**DIRECTIONS FOR THIS TASK**. Report how many lines of the data contain the string "Birch". Add nothing.

Document layout detection data:
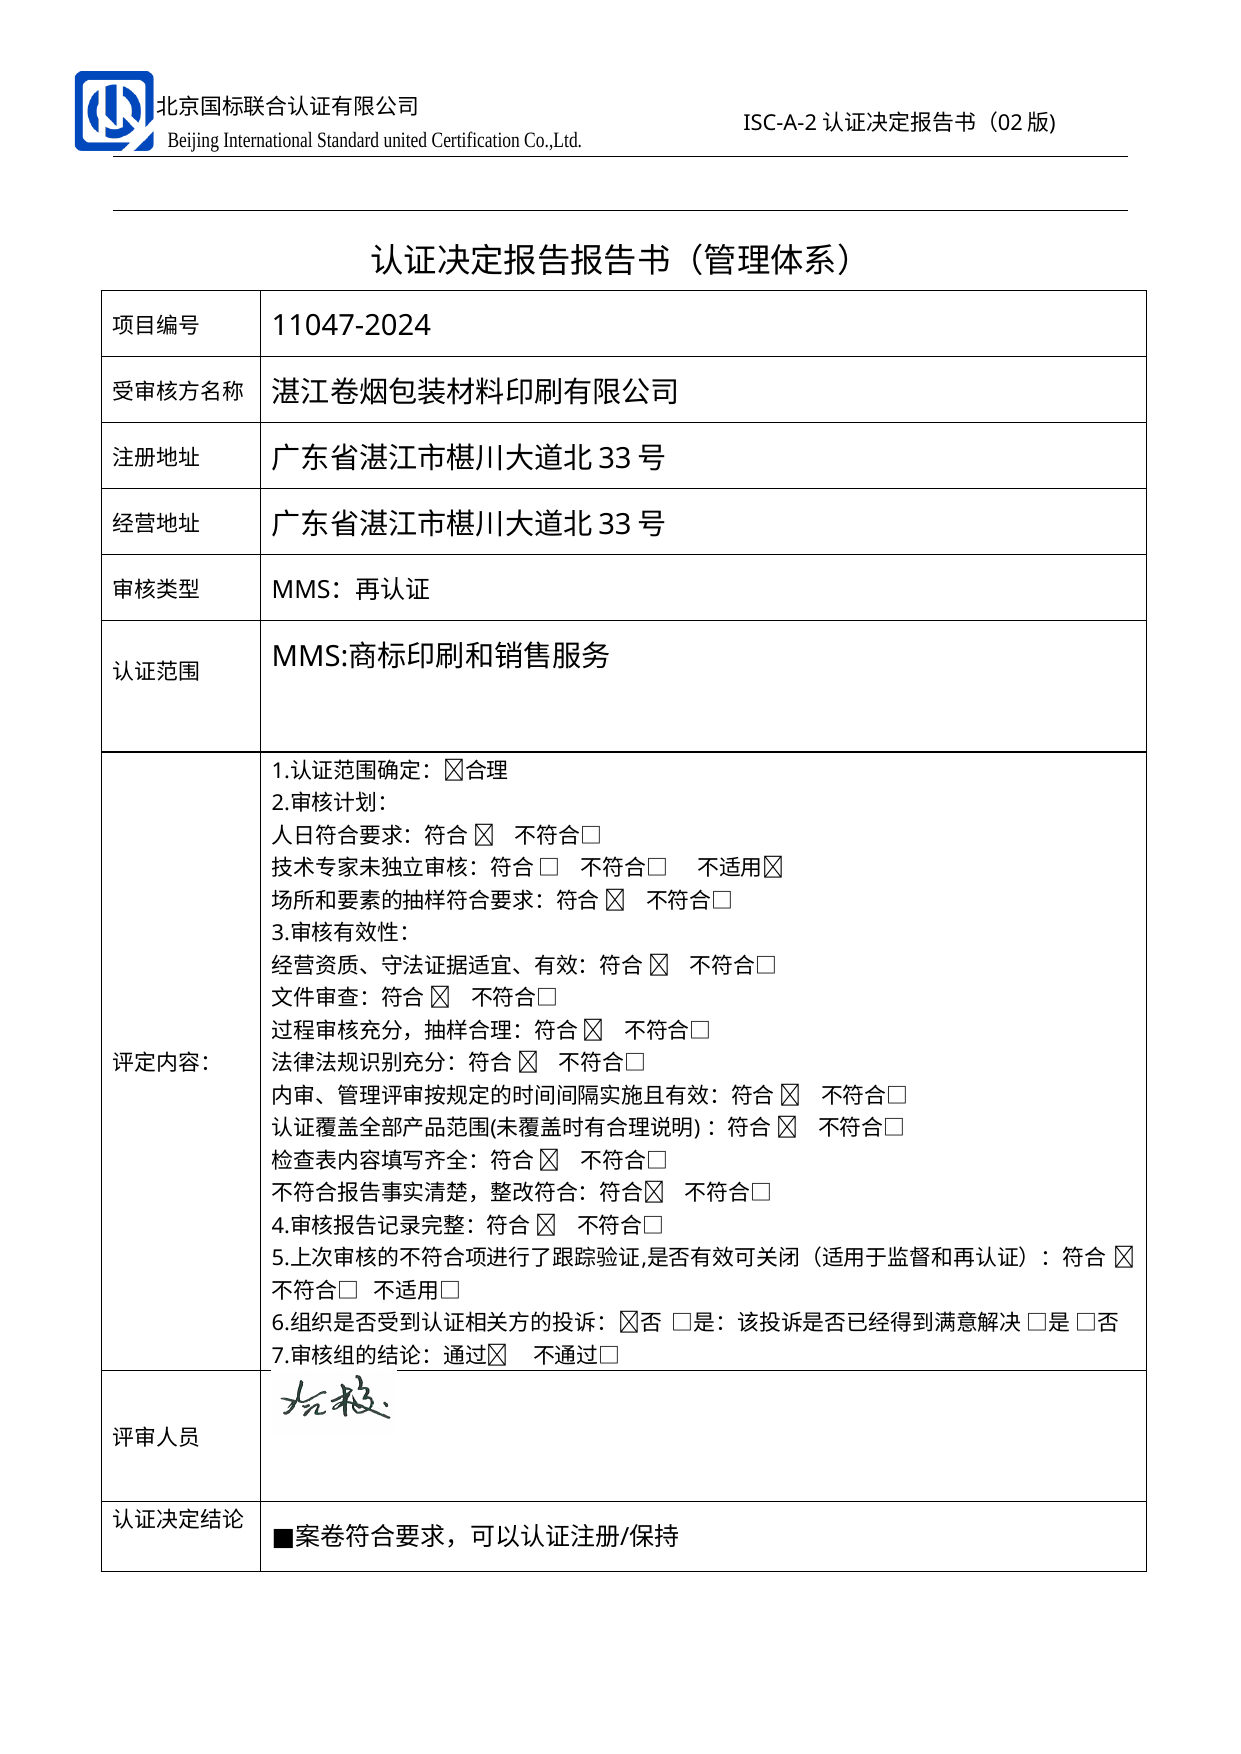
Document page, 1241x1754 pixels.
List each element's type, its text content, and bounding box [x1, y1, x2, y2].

table_cell MMS:商标印刷和销售服务 [261, 621, 1146, 751]
table_cell 经营地址 [102, 489, 260, 554]
table_cell 受审核方名称 [102, 357, 260, 422]
table_cell MMS：再认证 [261, 555, 1146, 620]
table_header 11047-2024 [261, 291, 1146, 356]
picture [74, 71, 154, 151]
table_cell 审核类型 [102, 555, 260, 620]
table_cell 评审人员 [102, 1371, 260, 1501]
table_cell 1.认证范围确定：合理 2.审核计划： 人日符合要求：符合 不符合□ 技术专家未独立审核：符合 □ 不符合□ 不适用 场所和要素的抽样符合要求：符合 不符合□ 3.审核有效性： 经营资质、守法证据适宜、有效：符合 不符合□ 文件审查：符合 不符合□ 过程审核充分，抽样合理：符合 不符合□ 法律法规识别充分：符合 不符合□ 内审、管理评审按规定的时间间隔实施且有效：符合 不符合□ 认证覆盖全部产品范围(未覆盖时有合理说明) ：符合 不符合□ 检查表内容填写齐全：符合 不符合□ 不符合报告事实清楚，整改符合：符合 不符合□ 4.审核报告记录完整：符合 不符合□ 5.上次审核的不符合项进行了跟踪验证,是否有效可关闭（适用于监督和再认证）：符合 不符合□ 不适用□ 6.组织是否受到认证相关方的投诉：否 □是：该投诉是否已经得到满意解决 □是 □否 7.审核组的结论：通过 不通过□ [261, 753, 1146, 1370]
table_cell 广东省湛江市椹川大道北33号 [261, 423, 1146, 488]
table_cell 广东省湛江市椹川大道北33号 [261, 489, 1146, 554]
table_cell 湛江卷烟包装材料印刷有限公司 [261, 357, 1146, 422]
text 认证决定报告报告书（管理体系） [112, 225, 1128, 290]
table_cell 认证范围 [102, 621, 260, 751]
table_cell [261, 1371, 1146, 1501]
table_cell 注册地址 [102, 423, 260, 488]
table_cell 评定内容： [102, 753, 260, 1370]
picture [271, 1370, 397, 1434]
table_cell ■案卷符合要求，可以认证注册/保持 □案卷不符合要求，不可以认证注册/保持; ： [261, 1502, 1146, 1571]
table_cell 认证决定结论 [102, 1502, 260, 1571]
table_header 项目编号 [102, 291, 260, 356]
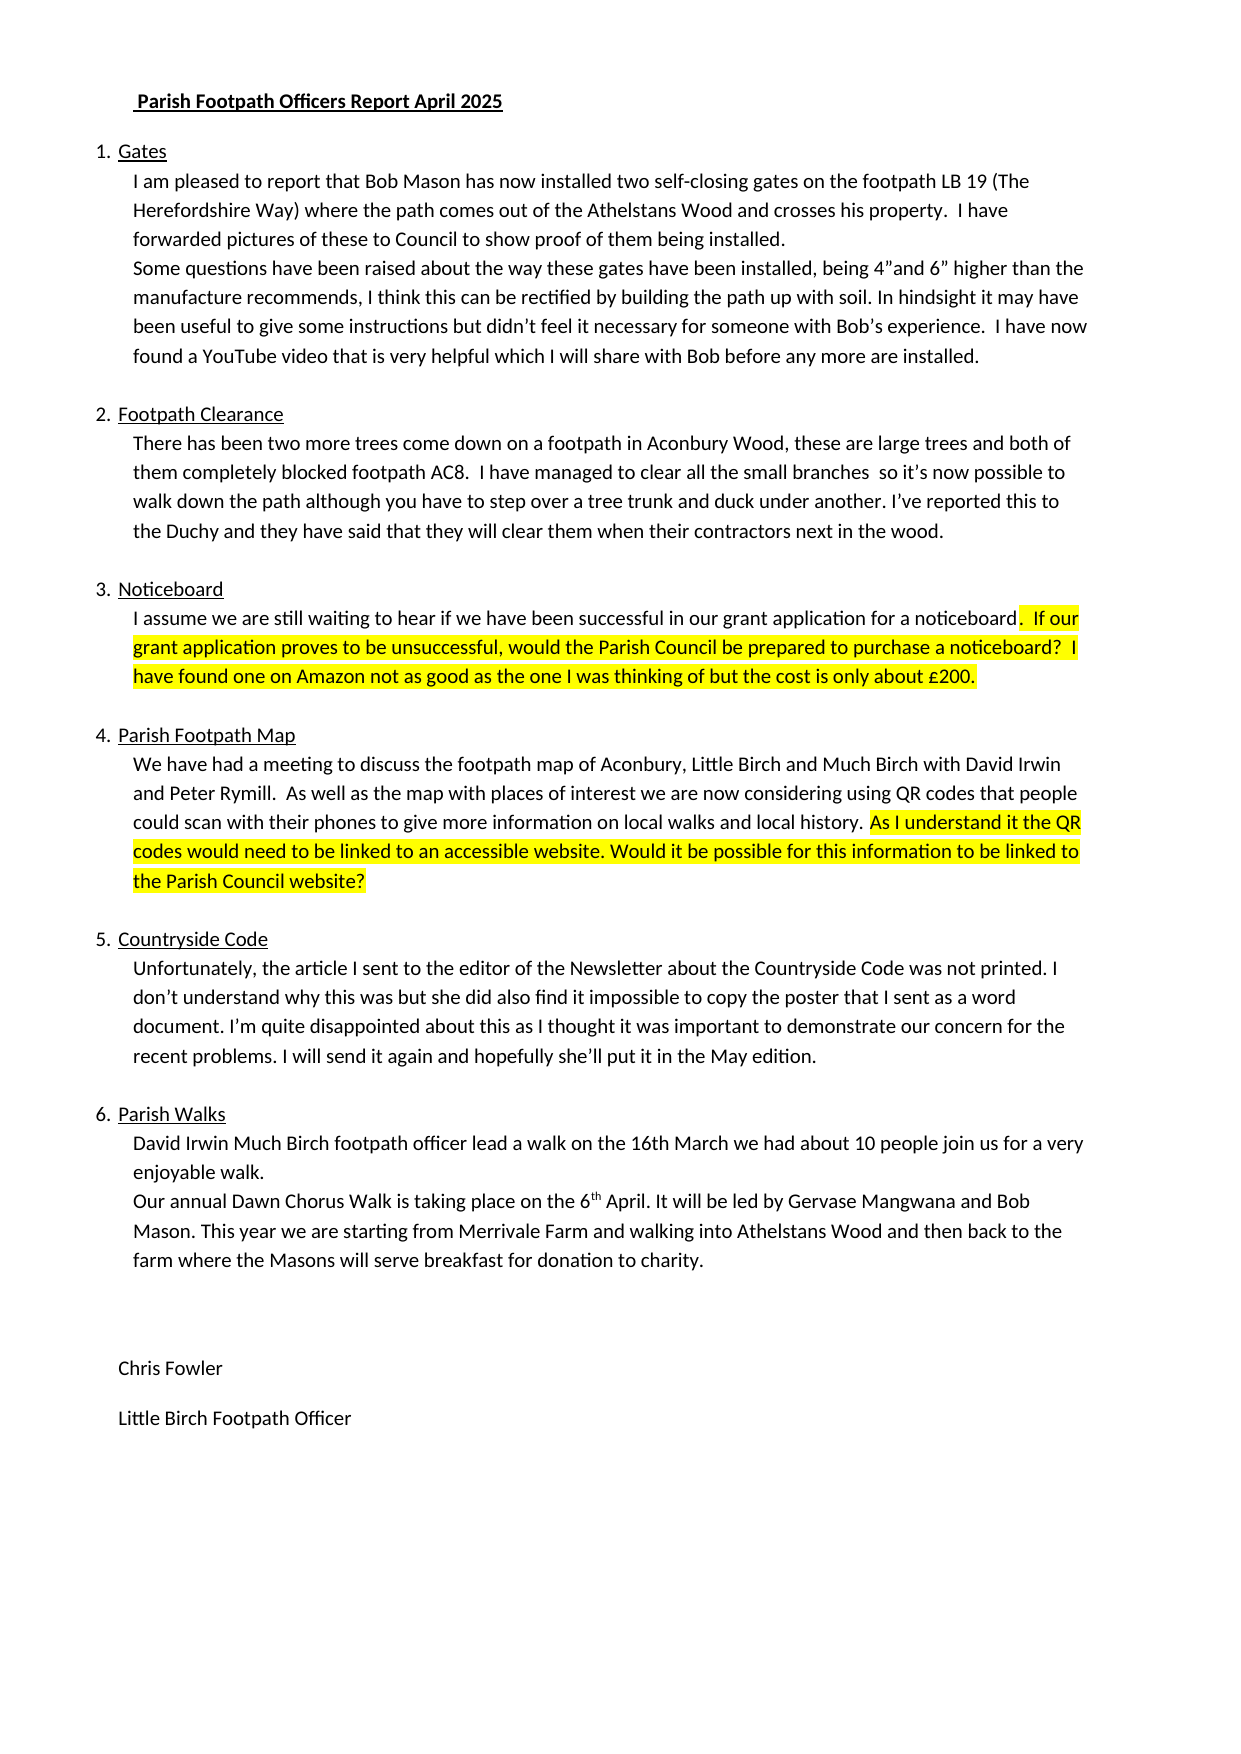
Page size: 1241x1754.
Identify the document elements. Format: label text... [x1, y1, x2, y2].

list David Irwin Much Birch footpath officer lead a walk on the 16th March we had about 10 people join us for a very enjoyable walk. [133, 1130, 1093, 1185]
list Parish Walks [95, 1101, 1093, 1127]
list Parish Footpath Map [95, 722, 1093, 747]
text Chris Fowler [118, 1355, 1093, 1381]
list Unfortunately, the article I sent to the editor of the Newsletter about the Countryside Code was not printed. I don’t understand why this was but she did also find it impossible to copy the poster that I sent as a word document. I’m quite disappointed about this as I thought it was important to demonstrate our concern for the recent problems. I will send it again and hopefully she’ll put it in the May edition. [133, 955, 1093, 1068]
list I assume we are still waiting to hear if we have been successful in our grant application for a noticeboard. If our grant application proves to be unsuccessful, would the Parish Council be prepared to purchase a noticeboard? I have found one on Amazon not as good as the one I was thinking of but the cost is only about £200. [133, 605, 1093, 689]
list There has been two more trees come down on a footpath in Aconbury Wood, these are large trees and both of them completely blocked footpath AC8. I have managed to clear all the small branches so it’s now possible to walk down the path although you have to step over a tree trunk and duck under another. I’ve reported this to the Duchy and they have said that they will clear them when their contractors next in the wood. [133, 430, 1093, 543]
list Gates [95, 139, 1093, 164]
list Noticeboard [95, 576, 1093, 602]
list I am pleased to report that Bob Mason has now installed two self-closing gates on the footpath LB 19 (The Herefordshire Way) where the path comes out of the Athelstans Wood and crosses his property. I have forwarded pictures of these to Council to show proof of them being installed. [133, 168, 1093, 252]
text Little Birch Footpath Officer [118, 1405, 1093, 1431]
list Some questions have been raised about the way these gates have been installed, being 4”and 6” higher than the manufacture recommends, I think this can be rectified by building the path up with soil. In hindsight it may have been useful to give some instructions but didn’t feel it necessary for someone with Bob’s experience. I have now found a YouTube video that is very helpful which I will share with Bob before any more are installed. [133, 255, 1093, 368]
list Our annual Dawn Chorus Walk is taking place on the 6th April. It will be led by Gervase Mangwana and Bob Mason. This year we are starting from Merrivale Farm and walking into Athelstans Wood and then back to the farm where the Masons will serve breakfast for donation to charity. [133, 1189, 1093, 1272]
list Footpath Clearance [95, 401, 1093, 427]
list We have had a meeting to discuss the footpath map of Aconbury, Little Birch and Much Birch with David Irwin and Peter Rymill. As well as the map with places of interest we are now considering using QR codes that people could scan with their phones to give more information on local walks and local history. As I understand it the QR codes would need to be linked to an accessible website. Would it be possible for this information to be linked to the Parish Council website? [133, 751, 1093, 893]
list Countryside Code [95, 926, 1093, 952]
text Parish Footpath Officers Report April 2025 [133, 89, 1093, 114]
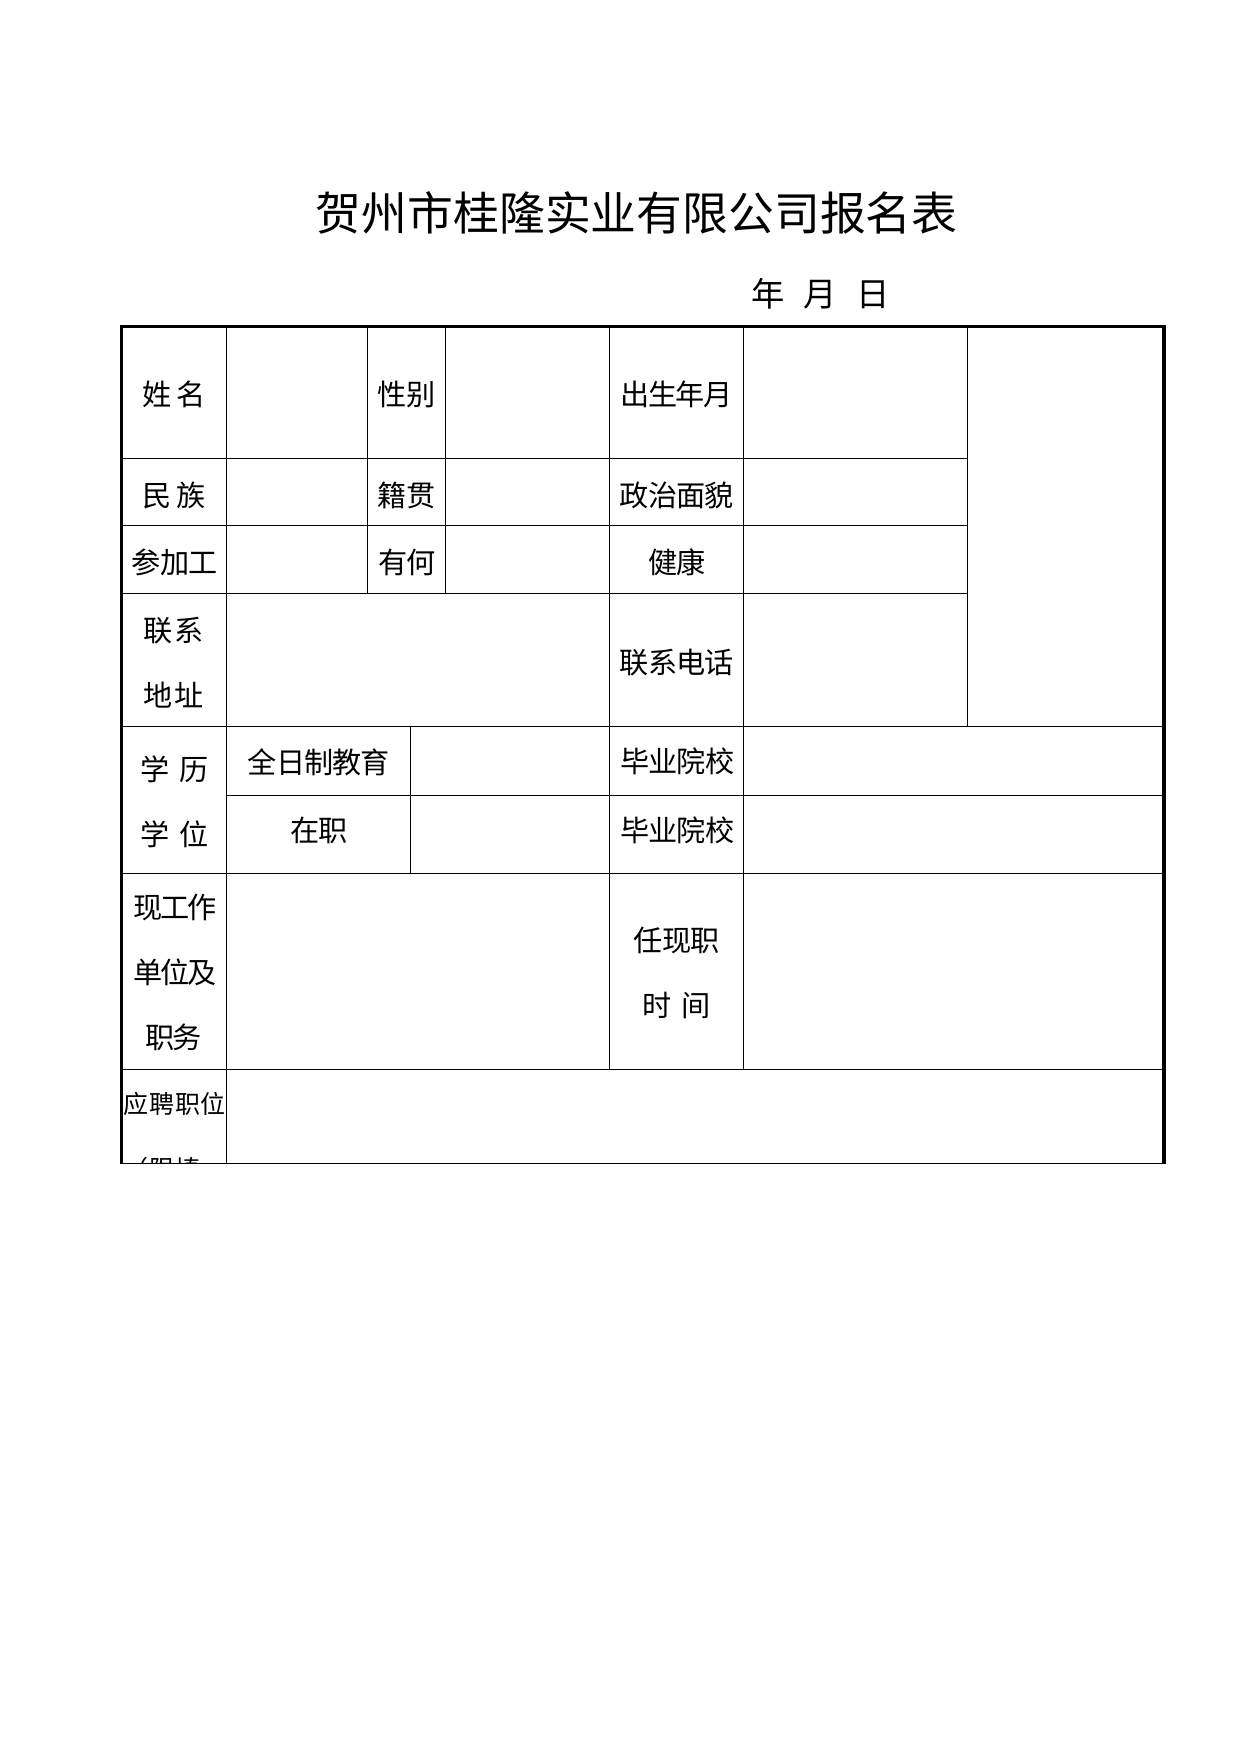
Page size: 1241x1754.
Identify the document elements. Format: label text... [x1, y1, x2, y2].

table_header [968, 328, 1162, 726]
table_cell [744, 594, 967, 726]
table_cell [227, 1070, 1162, 1162]
table_cell [411, 796, 609, 873]
table_cell 现工作单位及职务 [123, 874, 226, 1069]
table_cell 学 历 学 位 [123, 727, 226, 873]
table_cell 全日制教育 [227, 727, 410, 795]
table_cell [227, 594, 609, 726]
table_cell [411, 727, 609, 795]
text 年 月 日 [187, 259, 1085, 324]
table_cell 联 系 地 址 [123, 594, 226, 726]
table_cell [227, 459, 367, 525]
table_cell [744, 727, 1162, 795]
table_cell 参加工作时间 [123, 526, 226, 593]
table_header [227, 328, 367, 458]
table_cell 有何特长 [368, 526, 445, 593]
table_header 出生年月 [610, 328, 743, 458]
table_cell 民 族 [123, 459, 226, 525]
table_cell [744, 459, 967, 525]
table_cell 毕业院校系及专业 [610, 727, 743, 795]
table_cell 任现职 时 间 [610, 874, 743, 1069]
table_header 姓 名 [123, 328, 226, 458]
table_cell 籍贯 [368, 459, 445, 525]
table_cell 联系电话 [610, 594, 743, 726]
table_cell 在职 教育 [227, 796, 410, 873]
table_header [446, 328, 609, 458]
table_header 性别 [368, 328, 445, 458]
table_cell 毕业院校系及专业 [610, 796, 743, 873]
text 贺州市桂隆实业有限公司报名表 [187, 162, 1085, 259]
table_cell [227, 874, 609, 1069]
table_cell 应聘职位（限填一个） [123, 1070, 226, 1162]
table_cell [744, 526, 967, 593]
table_header [744, 328, 967, 458]
table_cell 健康 状况 [610, 526, 743, 593]
table_cell [227, 526, 367, 593]
table_cell 政治面貌 [610, 459, 743, 525]
table_cell [744, 874, 1162, 1069]
table_cell [744, 796, 1162, 873]
table_cell [446, 526, 609, 593]
table_cell [446, 459, 609, 525]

**EXERCISE SOLUTION**. 3